▸ Source material
------------------------------------------------------------

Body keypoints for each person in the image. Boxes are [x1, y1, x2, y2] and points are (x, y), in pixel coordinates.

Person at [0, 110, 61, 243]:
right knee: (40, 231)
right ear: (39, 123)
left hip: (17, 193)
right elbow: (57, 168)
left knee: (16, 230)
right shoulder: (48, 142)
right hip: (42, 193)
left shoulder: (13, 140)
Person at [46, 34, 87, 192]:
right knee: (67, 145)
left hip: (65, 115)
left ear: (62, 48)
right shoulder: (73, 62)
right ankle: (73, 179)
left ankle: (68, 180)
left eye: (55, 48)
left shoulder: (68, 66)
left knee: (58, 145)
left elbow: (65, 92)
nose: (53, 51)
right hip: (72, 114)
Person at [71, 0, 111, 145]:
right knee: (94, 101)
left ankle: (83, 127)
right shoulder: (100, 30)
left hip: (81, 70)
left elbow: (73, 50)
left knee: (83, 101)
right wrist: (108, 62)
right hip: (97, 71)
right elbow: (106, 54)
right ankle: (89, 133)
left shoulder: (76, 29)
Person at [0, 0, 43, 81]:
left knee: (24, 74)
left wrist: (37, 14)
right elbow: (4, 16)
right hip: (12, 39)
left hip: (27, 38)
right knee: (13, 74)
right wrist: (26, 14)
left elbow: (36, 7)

------------------------------------------------------------

▸ Task brief
Please give a word-for-word repetition of the lines from the one containing "right shoulder: (100, 30)" through the last line of the data above, including both, and nothing besides.

▸ Written answer
right shoulder: (100, 30)
left hip: (81, 70)
left elbow: (73, 50)
left knee: (83, 101)
right wrist: (108, 62)
right hip: (97, 71)
right elbow: (106, 54)
right ankle: (89, 133)
left shoulder: (76, 29)
Person at [0, 0, 43, 81]:
left knee: (24, 74)
left wrist: (37, 14)
right elbow: (4, 16)
right hip: (12, 39)
left hip: (27, 38)
right knee: (13, 74)
right wrist: (26, 14)
left elbow: (36, 7)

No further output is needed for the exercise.